[About this task]: Once you find the line with "middle tip: (566, 217)" in the data that follows, repeat it and every line after it exactly, through the line with "middle pip: (1152, 441)".

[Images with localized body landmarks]
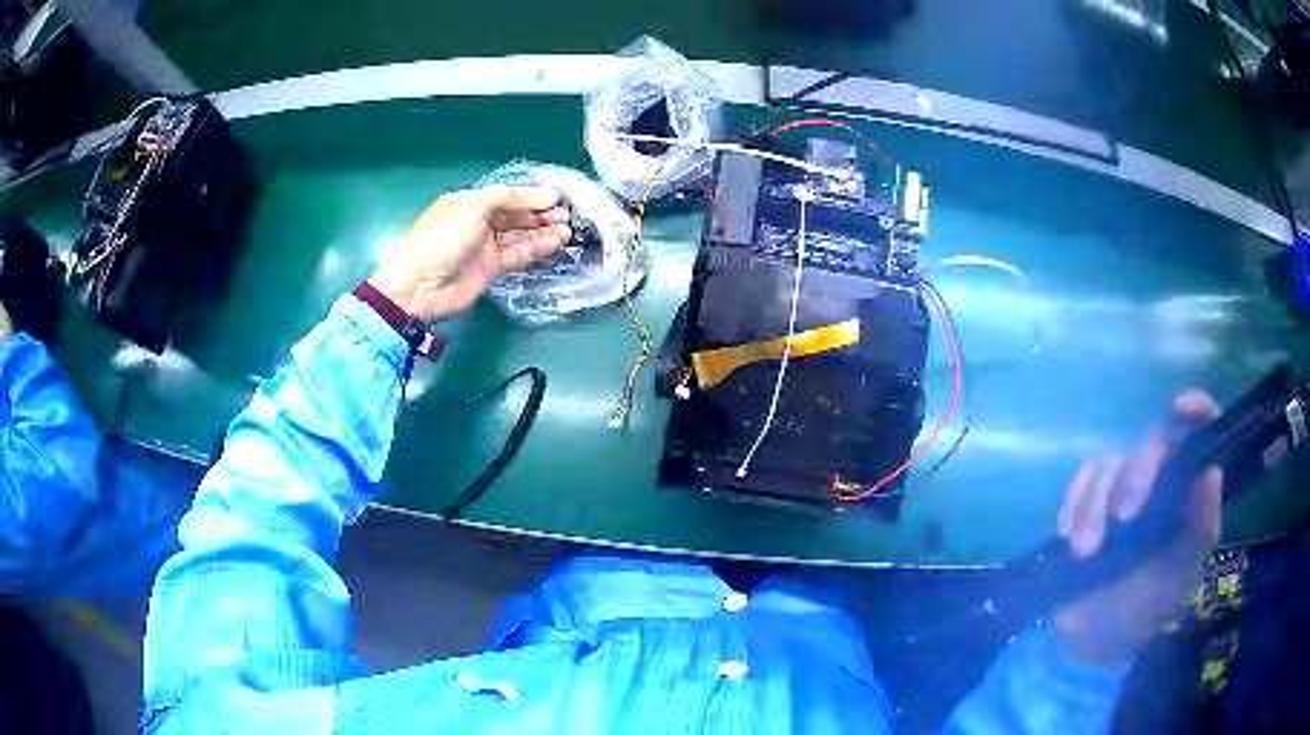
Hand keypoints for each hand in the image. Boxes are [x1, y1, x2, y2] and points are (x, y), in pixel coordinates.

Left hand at [367, 185, 570, 321]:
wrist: (421, 285)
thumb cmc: (442, 237)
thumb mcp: (473, 206)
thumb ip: (508, 198)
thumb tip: (542, 196)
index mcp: (470, 202)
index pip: (508, 196)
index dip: (532, 197)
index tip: (558, 199)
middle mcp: (479, 222)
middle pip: (516, 215)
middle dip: (541, 214)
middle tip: (566, 217)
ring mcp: (485, 247)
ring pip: (520, 236)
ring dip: (543, 232)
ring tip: (567, 231)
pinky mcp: (491, 269)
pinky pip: (518, 255)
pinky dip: (536, 249)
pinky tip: (554, 244)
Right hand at [1052, 391, 1223, 666]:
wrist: (1093, 639)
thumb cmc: (1145, 608)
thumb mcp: (1179, 576)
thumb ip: (1201, 529)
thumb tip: (1211, 472)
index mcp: (1187, 493)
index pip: (1199, 434)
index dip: (1194, 410)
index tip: (1178, 410)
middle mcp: (1159, 480)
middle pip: (1152, 441)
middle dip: (1137, 476)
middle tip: (1122, 522)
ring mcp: (1122, 488)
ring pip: (1111, 462)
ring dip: (1096, 505)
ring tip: (1085, 552)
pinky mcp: (1089, 500)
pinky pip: (1081, 479)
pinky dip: (1074, 502)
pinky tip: (1068, 535)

[Solution]:
middle tip: (566, 217)
ring mcp: (485, 247)
ring pip: (520, 236)
ring dip: (543, 232)
ring tip: (567, 231)
pinky mcp: (491, 269)
pinky pip: (518, 255)
pinky dip: (536, 249)
pinky tip: (554, 244)
Right hand at [1052, 391, 1223, 666]:
wrist: (1093, 639)
thumb cmc: (1145, 608)
thumb mcp: (1179, 576)
thumb ip: (1201, 529)
thumb tip: (1211, 472)
index mcp: (1187, 493)
index pip: (1199, 434)
index dip: (1194, 410)
index tip: (1178, 410)
middle mcp: (1159, 480)
middle pip: (1152, 441)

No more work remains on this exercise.